本文抜粋 -
^^^^^^^^
剣豪と仁侠で世に知られた人に秋山要助がある。彼は安永元年十一月二十五日、熊谷宿在箱田(熊谷市)の紺屋の倅として生れたが、幼少から剣術を好み修得したという。彼が時代を少しく遅く生れて明治維新の舞台に健在で活躍させたら、剣豪とて種々の話題を志士として残したことであろう。水戸藩士に交友のあつた人だけに考えられる。元来禄取りと仕官を好まなかつた彼は、自由の社会に身を置いて旅に過し、侠客の間にも仁侠をもつて慕われ、一生を客寓で終えた剣士であつた。
彼の門人である侠客の赤尾の林蔵の仇討は小説で知られているが、人間味の豊富であつた人と見え逸話が多い。しかし要助の一生は剣であり、剣道をもつて生命とし、多くの志士も門下に取り立てている。当代に神道無念流の達人として、精妙至剛の剣は特技と賞賛され、いつも真剣勝負の試合に打勝つていた。
彼の得意は突手で、これは天下無敵と称された。かつて千葉周作の道場に至り立合を望んだが、周作は堅く辞して厚く彼をもてなして帰したと伝えられている。要助は性来に勝気の人とて試合にも容易に人に屈しなかつた。周作も剣豪であり、又水戸藩の師範に召抱えられている身分ゆえ、万一に敗北すれば主名に係わるし、また勝てば要助のこととて直ちに真剣勝負でも望まれては事面倒と避けたのだともいう。
^^^^^^^^
指示 1 -
秋山要助について述べた文章に名前が出てくる人物を、すべて挙げてください。
指示 2 -
秋山要助について述べた文章によると、要助が最も得意とした技は何ですか。

ページの画像と抽出したテキスト -
^^^^^^^^
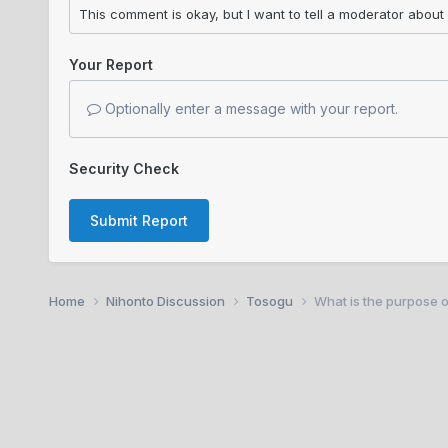
Your Report
Optionally enter a message with your report.
Security Check
Submit Report
Home
Nihonto Discussion
Tosogu
What is the purpose o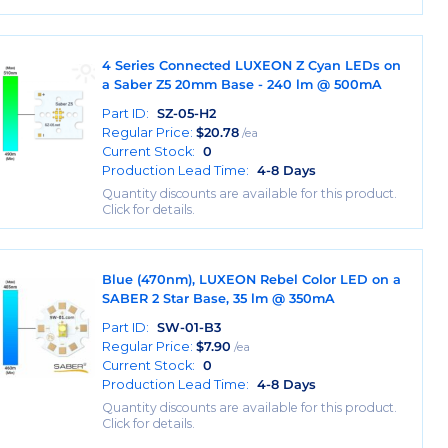
4 Series Connected LUXEON Z Cyan LEDs on
a Saber Z5 20mm Base - 240 lm @ 500mA
Part ID:
SZ-05-H2
Regular Price:
$
20.78
/ea
Current Stock:
0
Production Lead Time:
4-8 Days
Quantity discounts are available for this product.
Click for details.
Blue (470nm), LUXEON Rebel Color LED on a
SABER 2 Star Base, 35 lm @ 350mA
Part ID:
SW-01-B3
Regular Price:
$
7.90
/ea
Current Stock:
0
Production Lead Time:
4-8 Days
Quantity discounts are available for this product.
Click for details.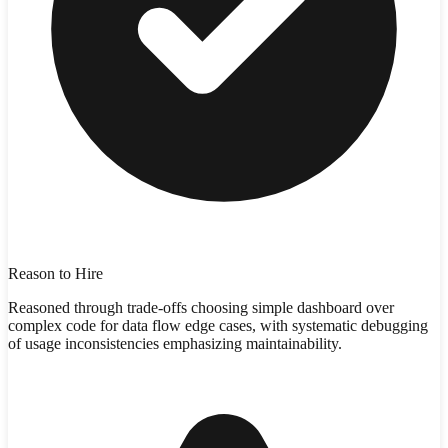
Reason to Hire
Reasoned through trade-offs choosing simple dashboard over
complex code for data flow edge cases, with systematic debugging
of usage inconsistencies emphasizing maintainability.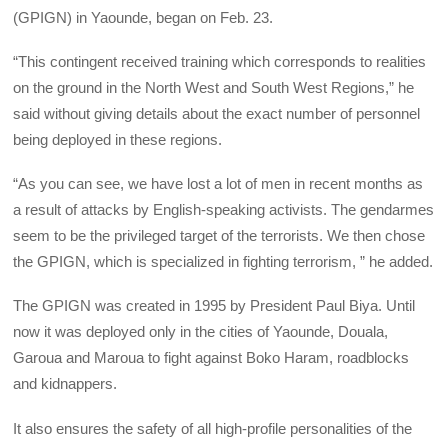
(GPIGN) in Yaounde, began on Feb. 23.
“This contingent received training which corresponds to realities
on the ground in the North West and South West Regions,” he
said without giving details about the exact number of personnel
being deployed in these regions.
“As you can see, we have lost a lot of men in recent months as
a result of attacks by English-speaking activists. The gendarmes
seem to be the privileged target of the terrorists. We then chose
the GPIGN, which is specialized in fighting terrorism, ” he added.
The GPIGN was created in 1995 by President Paul Biya. Until
now it was deployed only in the cities of Yaounde, Douala,
Garoua and Maroua to fight against Boko Haram, roadblocks
and kidnappers.
It also ensures the safety of all high-profile personalities of the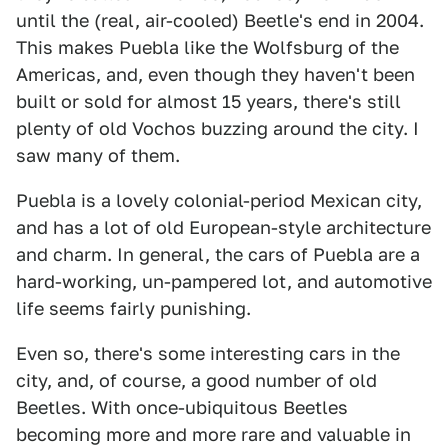
until the (real, air-cooled) Beetle's end in 2004.
This makes Puebla like the Wolfsburg of the
Americas, and, even though they haven't been
built or sold for almost 15 years, there's still
plenty of old Vochos buzzing around the city. I
saw many of them.
Puebla is a lovely colonial-period Mexican city,
and has a lot of old European-style architecture
and charm. In general, the cars of Puebla are a
hard-working, un-pampered lot, and automotive
life seems fairly punishing.
Even so, there's some interesting cars in the
city, and, of course, a good number of old
Beetles. With once-ubiquitous Beetles
becoming more and more rare and valuable in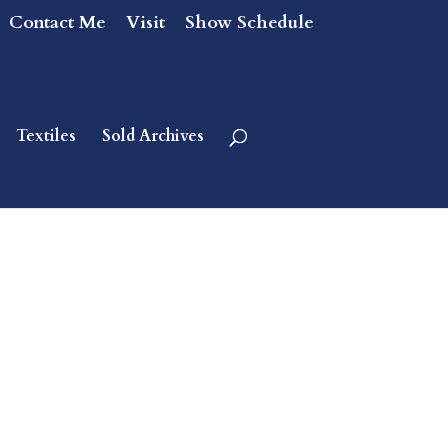
Contact Me
Visit
Show Schedule
Textiles
Sold Archives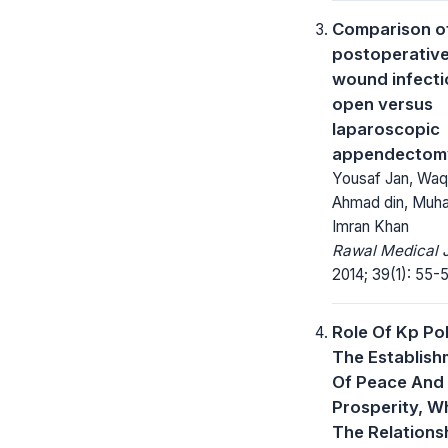
Comparison o
postoperativ
wound infecti
open versus
laparoscopic
appendectom
Yousaf Jan, Waq
Ahmad din, Mu
Imran Khan
Rawal Medical J
2014; 39(1): 55-5
Role Of Kp Pol
The Establish
Of Peace And
Prosperity, Wh
The Relations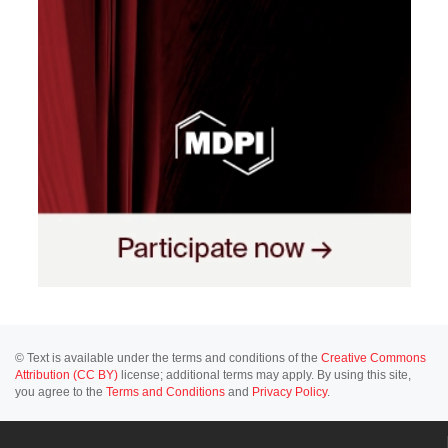
© Text is available under the terms and conditions of the
Creative Commons
Attribution (CC BY)
license; additional terms may apply. By using this site,
you agree to the
Terms and Conditions
and
Privacy Policy
.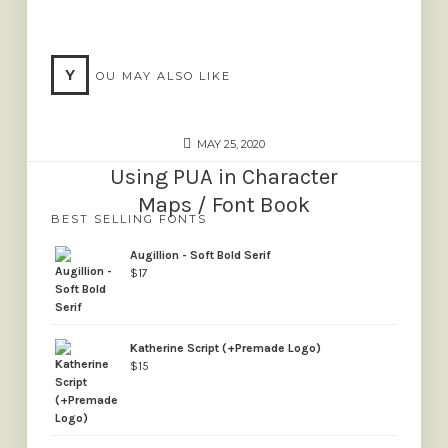
Y
OU MAY ALSO LIKE
MAY 25, 2020
Using PUA in Character
Maps / Font Book
BEST SELLING FONTS
Augillion - Soft Bold Serif
$
17
Katherine Script (+Premade Logo)
$
15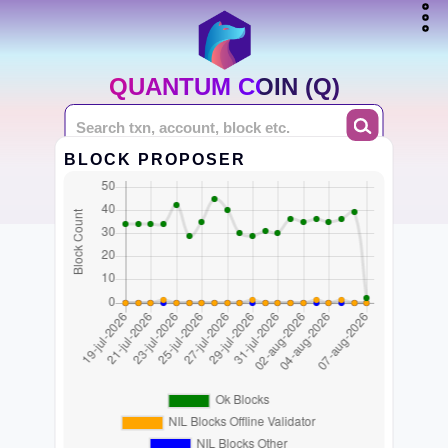
QUANTUM COIN (Q)
BLOCK PROPOSER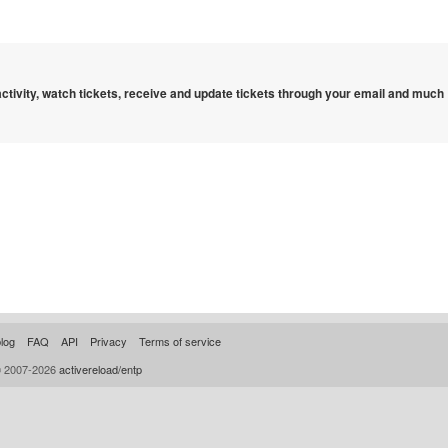
 activity, watch tickets, receive and update tickets through your email and much
log
FAQ
API
Privacy
Terms of service
© 2007-2026
activereload/entp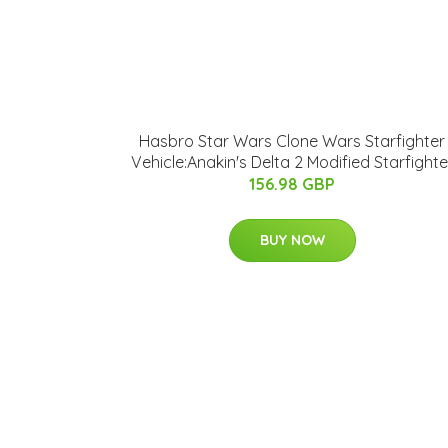
Hasbro Star Wars Clone Wars Starfighter
Vehicle:Anakin's Delta 2 Modified Starfighte
156.98 GBP
BUY NOW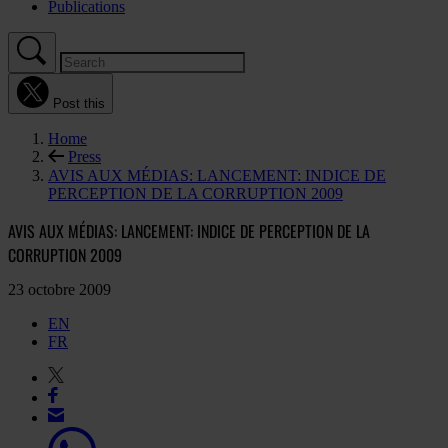
Publications
Post this
Home
Press
AVIS AUX MÉDIAS: LANCEMENT: INDICE DE
PERCEPTION DE LA CORRUPTION 2009
AVIS AUX MÉDIAS: LANCEMENT: INDICE DE PERCEPTION DE LA
CORRUPTION 2009
23 octobre 2009
EN
FR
^^^^^^^^
解答 1 -
秋山要助、赤尾の林蔵、千葉周作の三人です。

解答 2 -
突手で、天下無敵と称されました。